* **STATED PROBLEM 1**
Answer these about the page on extracting strategies into objects, one per line:
(a) How many main strategies for defining bins does ggplot2::geom_histogram() have?
(b) What kind of regular expressions does the default setting perl = FALSE, fixed = FALSE use?
(c) With which two engines does ignore.case = TRUE work?
* **STATED PROBLEM 2**
Reproduce word for word the stretch of the page on extracting strategies into objects from "Sometimes different strategies" through "are some examples?".

* **TEXT TO READ**
>>
Extract strategies into objects

What’s the problem?

Sometimes different strategies need different arguments. In this case, instead of using an enum, you’ll need to use richer objects capable of storing optional values as well as the strategy name.

This pattern is similar to combining Chapter 11 and Chapter 10 together.

What are some examples?

  • grepl() has Boolean perl and fixed arguments, but you’re not really toggling two independent settings, you’re picking from one of three regular expression engines (the default, the engine used by Perl, and fixed matches). Additionally, the ignore.case argument only applies to two of the strategies.

    In stringr, however, you use helper functions like regex() and fixed() to wrap around the pattern, and supply optional arguments that only apply to that strategy.

  • ggplot2::geom_histogram() has three main strategies for defining the bins: you can supply the number of bins, the width of each bin (the binwidth), or the exact breaks. But it’s currently difficult to derive this from the function specification, and there are complex argument dependencies (e.g. you can only supply one of boundary and center, and neither applies if you use breaks).

  • dplyr::left_join() uses an advanced form of this pattern where the different strategies for joining two data frames together are expressed in a mini-DSL provided by dplyr::join_by().

How do you use the pattern?

In more complicated cases, different strategies will require different arguments, so you’ll need a bit more infrastructure. The basic idea is to build on the options object described in Chapter 11, but instead of providing just one helper function, you’ll provide one function per strategy. This is the way stringr works: you can select a different matching engine by wrapping the pattern in one of regex(), boundary(), coll(), or fixed(). We’ll explore how stringr ended up with design and how you can implement something similar yourself by looking at the base regular expression functions.

Selecting a pattern engine

The basic regular expression functions (grep(), grepl(), sub(), gsub(), regexpr(), gregexpr(), regexec(), and gregexec()) all fixed and perl arguments that allow to select the regular expression engine that’s used:

  • perl = FALSE, fixed = FALSE, the default, uses POSIX 1003.2 extended regular expressions.
  • perl = TRUE, fixed = FALSE uses Perl-style regular expressions.
  • perl = FALSE, fixed = TRUE uses fixed matching.
  • perl = TRUE, fixed = TRUE is an error.

You could make this choice more clear by using an enumeration (Chapter 10) maybe something like engine = c("POSIX", "perl", "fixed"). That might look something like this:

grepl(pattern, string, engine = "regex")
grepl(pattern, string, engine = "fixed")
grepl(pattern, string, engine = "perl")

But there’s an additional argument that throws a spanner in the works: ignore.case = TRUE only works with two of the three engines: POSIX and perl. Additionally, it’s a bit unforunate that the engine argument, which is likely to come later in the call, affects the pattern, the first argument. That means you have to read the call until you see the engine argument before you can understand precisely what the pattern means.

An alternative approach, as used by stringr, is to provide some helper functions that encode the engine as an attribute of the pattern:

grepl(pattern, regex(string))
<<
* **RAW RECORDS**
>>
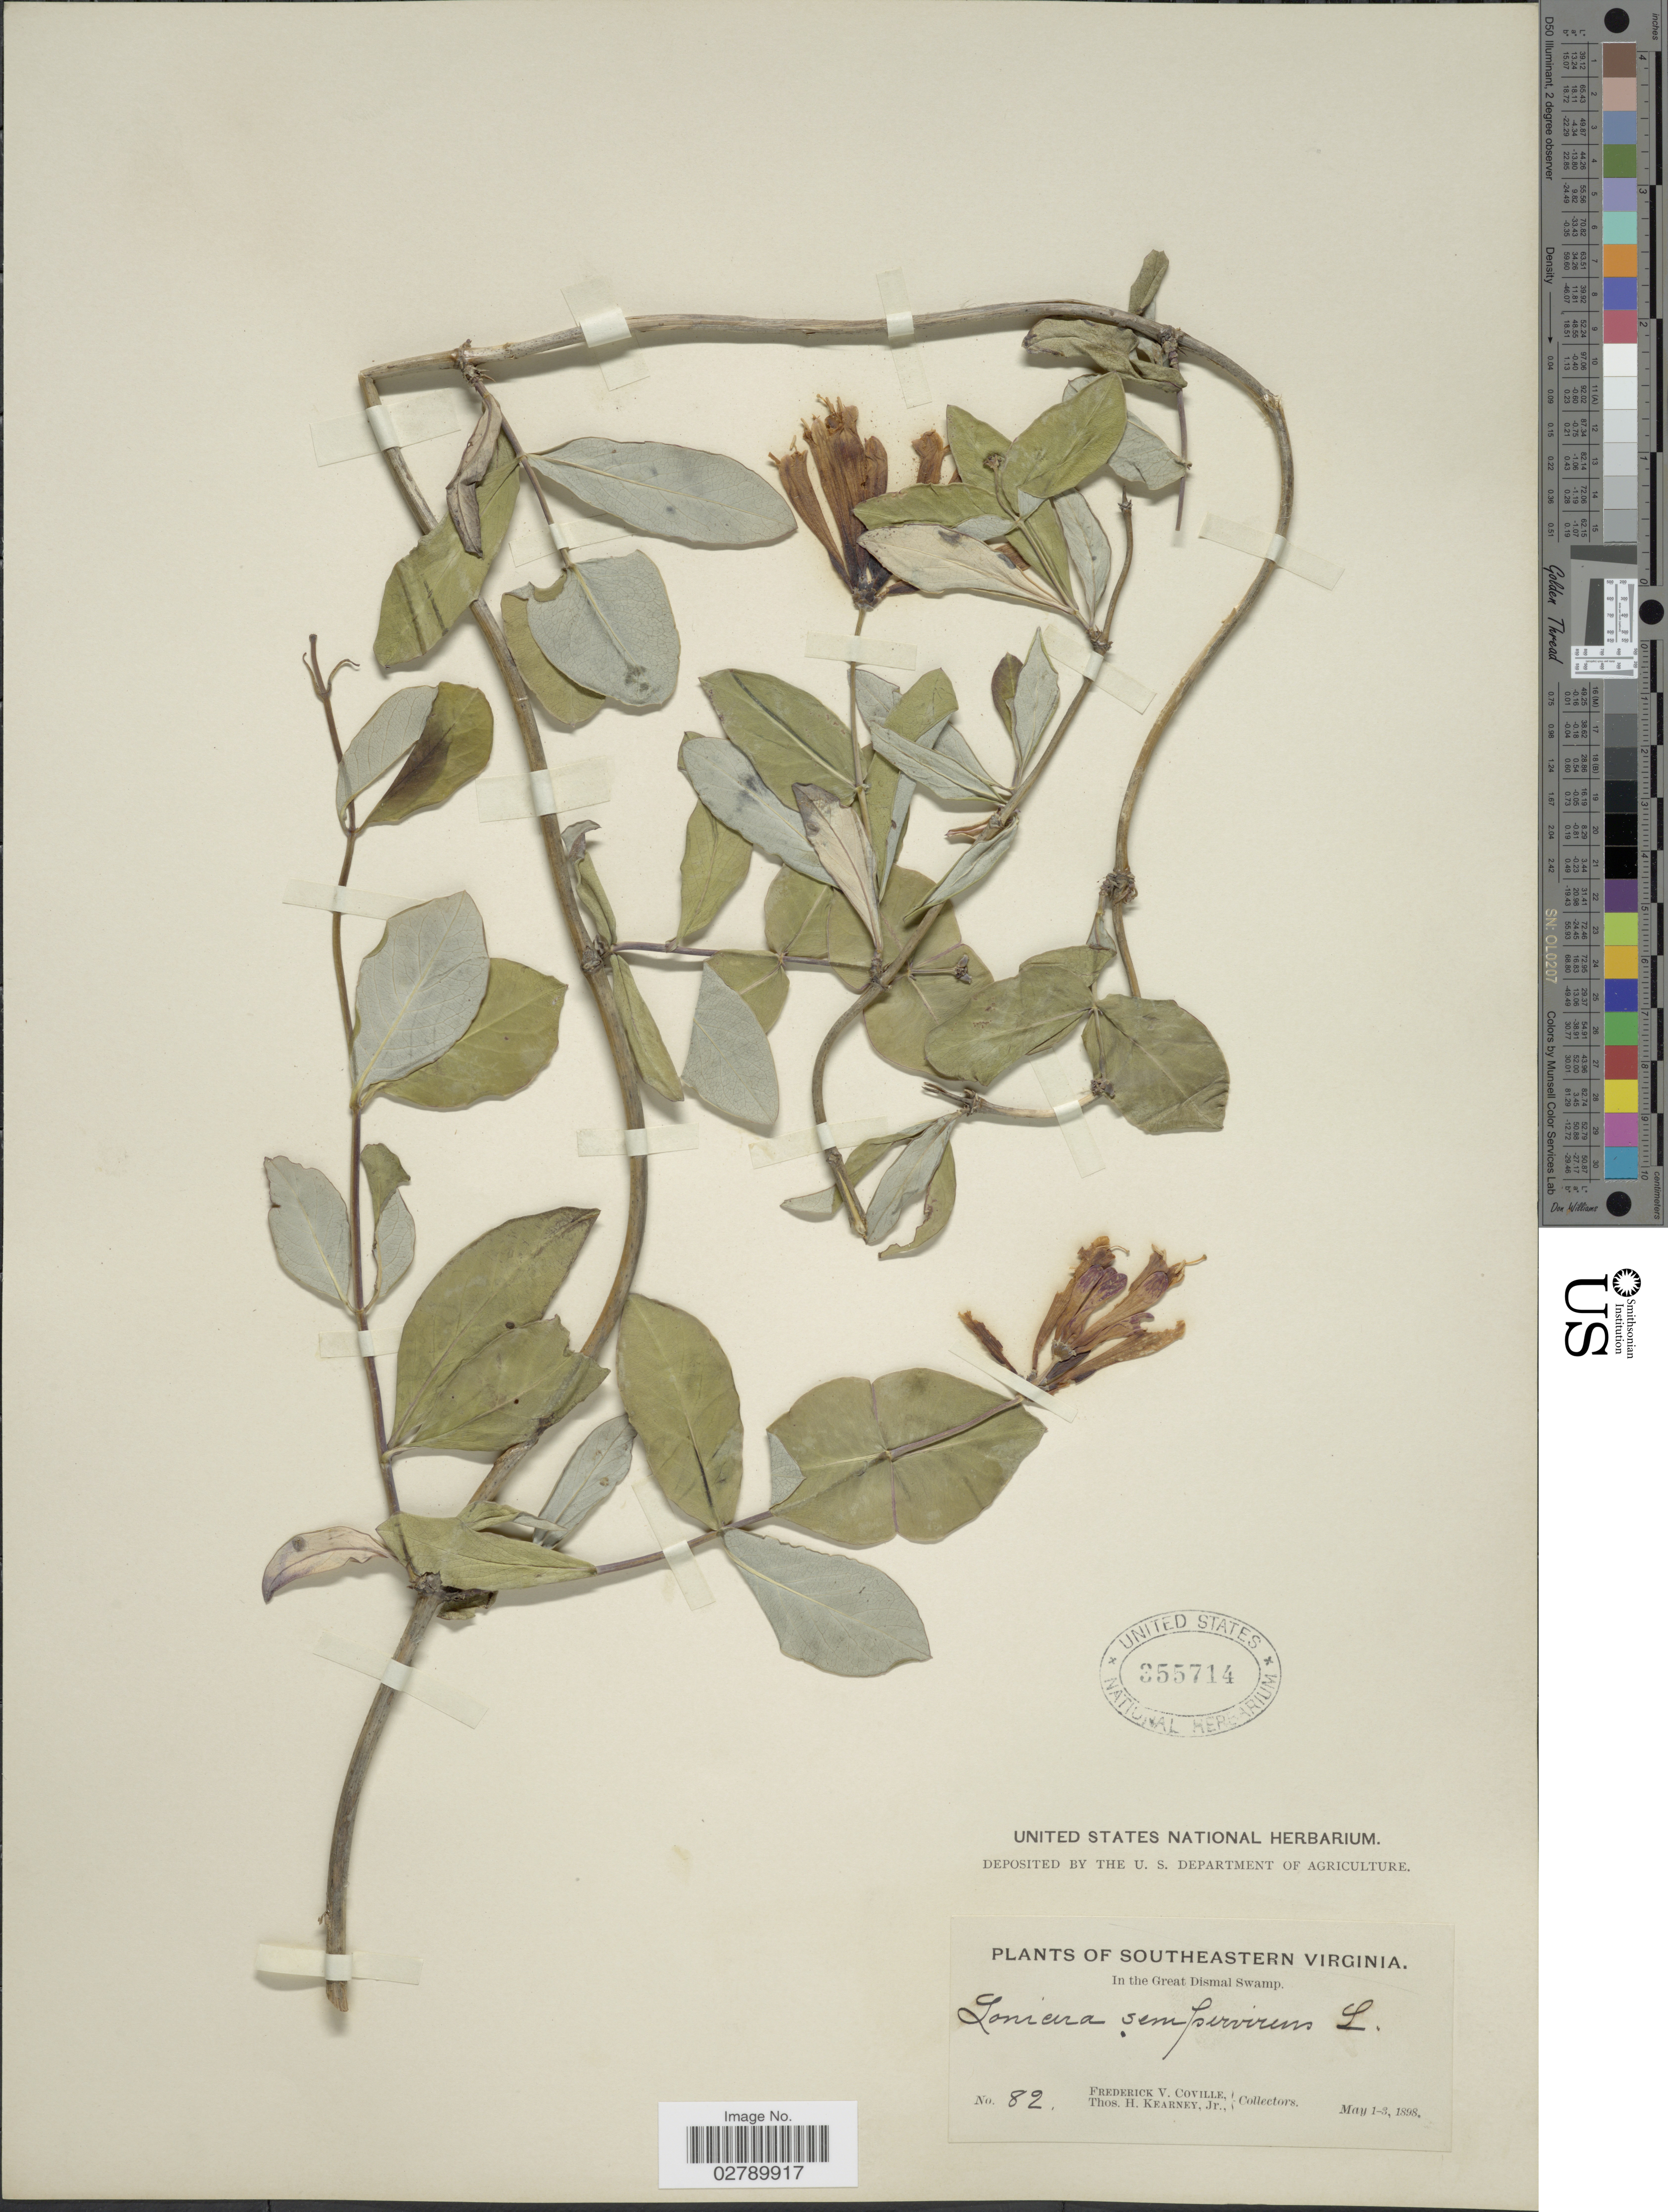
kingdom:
<<
>>
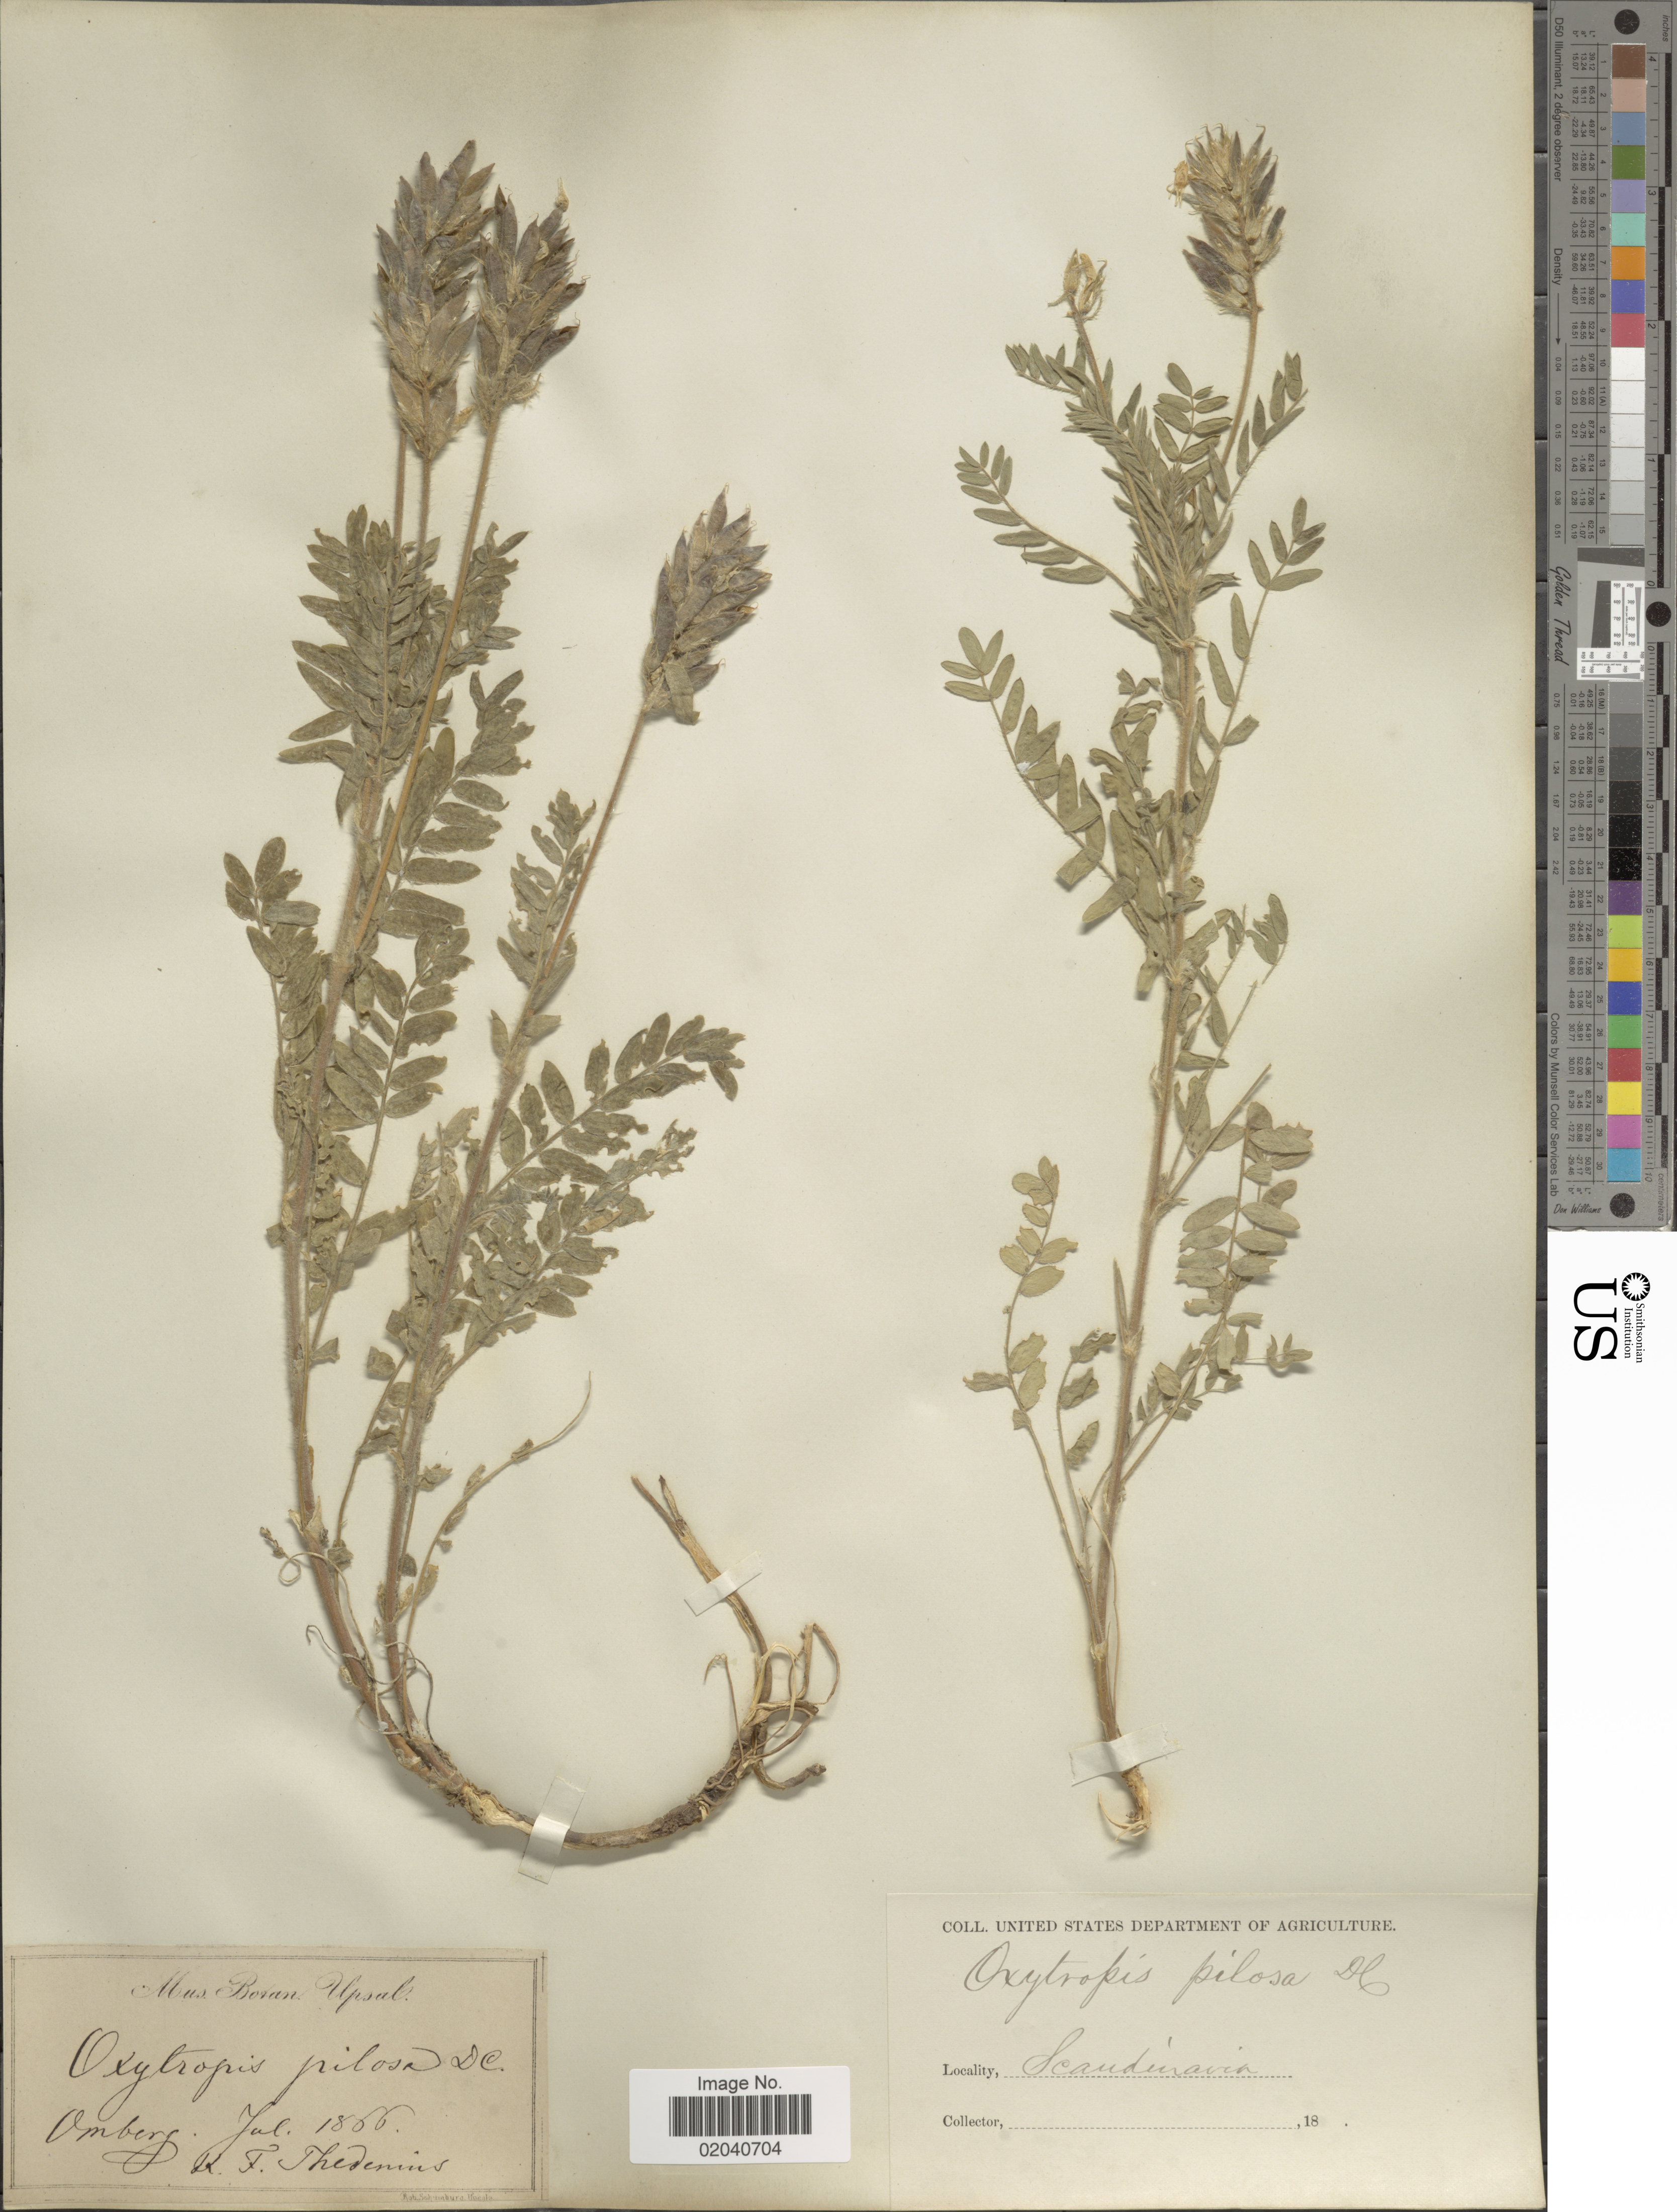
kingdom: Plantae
<<
* **CORRECT ANSWER 1**
(a) Three: the number of bins, the width of each bin, or the exact breaks.
(b) POSIX 1003.2 extended regular expressions.
(c) POSIX and perl.

* **CORRECT ANSWER 2**
Sometimes different strategies need different arguments. In this case, instead of using an enum, you’ll need to use richer objects capable of storing optional values as well as the strategy name.

This pattern is similar to combining Chapter 11 and Chapter 10 together.

What are some examples?